Contrary to Obeid et al. [65], we did not find lowered TMAO levels or increased choline levels with vitamin D supplementation. Nor did our data support our hypothesis that TMAO levels would increase with supplementation, based on our previous observation suggesting that disturbed gut immune barrier function negatively affects TMAO levels in ART-naïve individuals with HIV-1 [66].

Choline and betaine are both TMAO precursors [9,67] involved in the methionine-homocysteine cycle. Unexpectedly, betaine levels decreased in the treatment group, whereas TMAO and choline levels remained unchanged. The relevance of this finding is unclear and further studies on this topic are needed.

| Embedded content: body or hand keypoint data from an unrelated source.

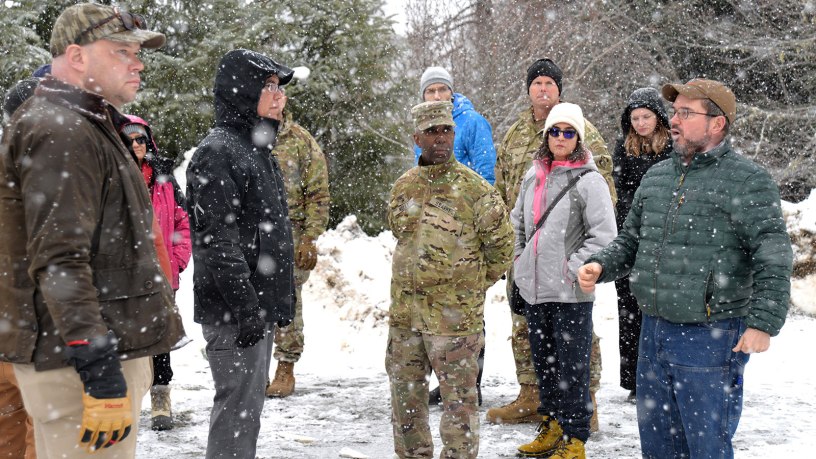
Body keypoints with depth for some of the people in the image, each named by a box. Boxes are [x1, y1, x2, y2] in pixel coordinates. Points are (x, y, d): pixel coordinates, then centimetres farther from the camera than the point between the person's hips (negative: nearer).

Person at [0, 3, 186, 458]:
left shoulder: (87, 127, 20)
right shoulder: (59, 132, -15)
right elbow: (59, 262, -24)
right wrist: (101, 374, -28)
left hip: (113, 348, 11)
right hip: (80, 365, -11)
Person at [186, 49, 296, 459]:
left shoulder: (257, 149, 17)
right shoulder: (217, 151, -14)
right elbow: (217, 239, -20)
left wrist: (279, 300, 20)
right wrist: (245, 306, -22)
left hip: (258, 305, 10)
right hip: (233, 311, -10)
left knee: (247, 406, 15)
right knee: (238, 405, -6)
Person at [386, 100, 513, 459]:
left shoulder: (473, 187, -7)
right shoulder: (403, 187, 9)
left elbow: (501, 244, -2)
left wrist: (473, 285, 3)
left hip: (454, 314, -6)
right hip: (404, 311, 6)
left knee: (458, 397, 1)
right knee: (405, 394, 15)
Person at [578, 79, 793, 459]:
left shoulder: (747, 180, -10)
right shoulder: (656, 176, 12)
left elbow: (774, 258, -15)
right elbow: (631, 240, 21)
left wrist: (763, 323, -23)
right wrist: (600, 266, 2)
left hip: (710, 340, -7)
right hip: (654, 331, 7)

Although HIV-1-infected individuals had a microbiota composition that was significantly distinct from HIV-negative individuals (ADONIS, p = 0.002) (data no shown), we could not detect significant differences in the microbiota comparing vitamin D + PBA to the placebo control. Bashir et al. showed that vitamin D supplementation in healthy individuals caused major microbial changes with a decreased relative abundance of Proteobacteria [29]. However, the observed microbial changes were only found in biopsies from the upper gastrointestinal (GI) tract whereas, similar to our findings, there was no effect on the microbiota in colonic biopsies, or in stool [29] suggesting a site dependent effect. It should be noted, however, that vitamin D supplementation caused a shift of the microbial composition in stool samples from patients with cystic fibrosis [28], suggesting that vitamin D mediated effects on microbiota may be different for various anatomical sites or between diseases.

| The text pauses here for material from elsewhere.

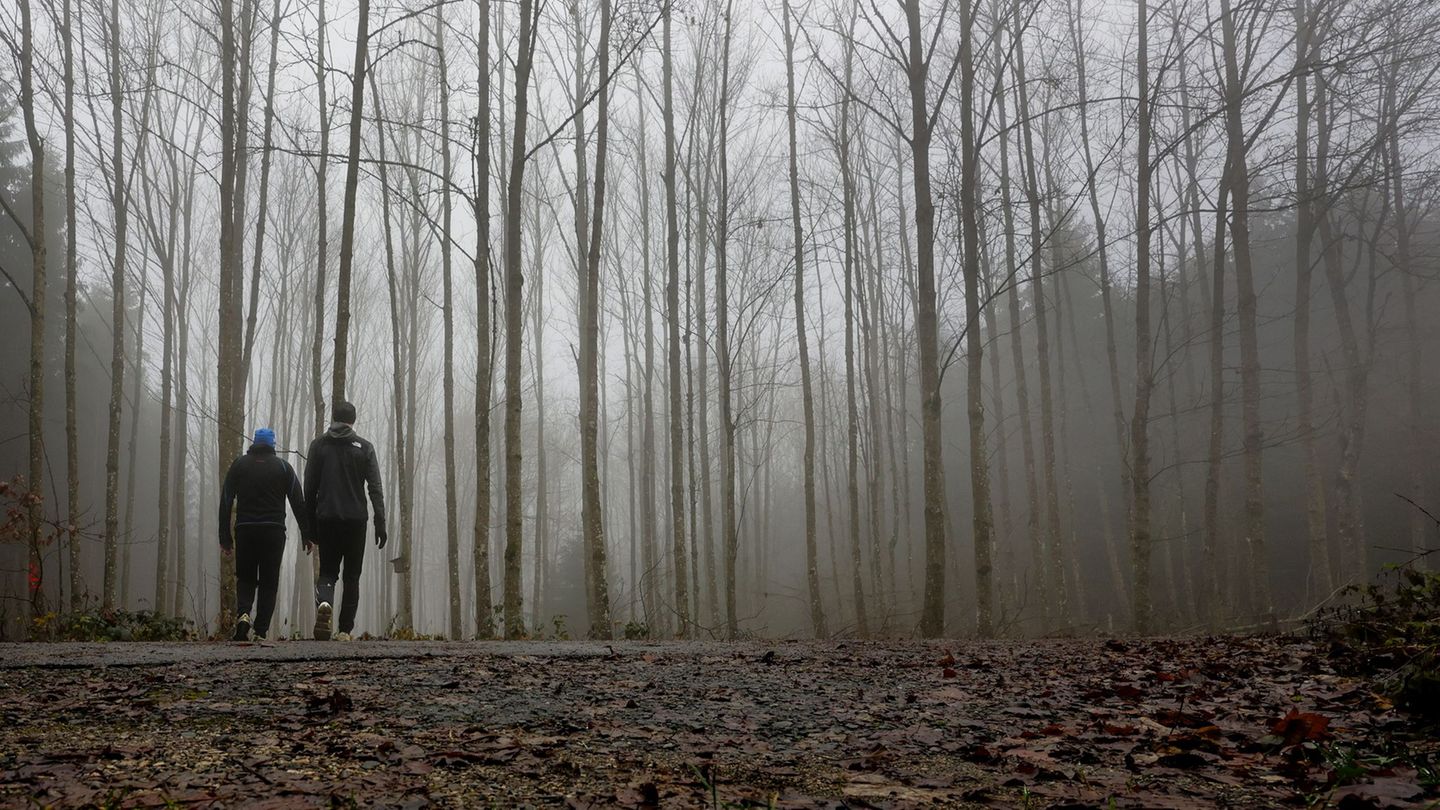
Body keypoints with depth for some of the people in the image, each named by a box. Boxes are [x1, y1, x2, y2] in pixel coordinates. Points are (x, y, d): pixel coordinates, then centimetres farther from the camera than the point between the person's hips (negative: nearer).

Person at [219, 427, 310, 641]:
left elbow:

This study has several strengths. First, the samples were collected from a bona fide RCT, which should minimize the risk of selection bias. Second, the adherence to treatment was excellent with a clinically relevant elevation of 25(OH)D-levels in the majority of subjects in the treatment arm, of whom most were vitamin D insufficient at baseline. There are also several limitations. First, the number of mucosal biopsies collected both at baseline and follow-up was low. Second, loss of data due to contamination and in silico removal reduce the strength of the microbial analysis. Moreover, the study lacks information on the participants’ diet, with potential impact on microbial composition and TMAO production. Finally, the study design precluded assessment of the individual effect of vitamin D and PBA treatment.

5. Conclusions

In this RCT, providing nutritional supplementation with vitamin D and PBA to ART-naïve HIV-1 patients, we could not detect any beneficial effects on the chosen markers of immune activation, microbial metabolites or colonic mucosal microbiota. We suggest that the lack of effect may in part be related to persistent viral replication in untreated HIV, where PBA, by virtue of its role as HDAC-inhibitor, may have contributed to reactivation of latent HIV. We propose further studies of vitamin D supplementation in HIV-infected individuals on ART to better evaluate the modulatory effects in a virally controlled setting.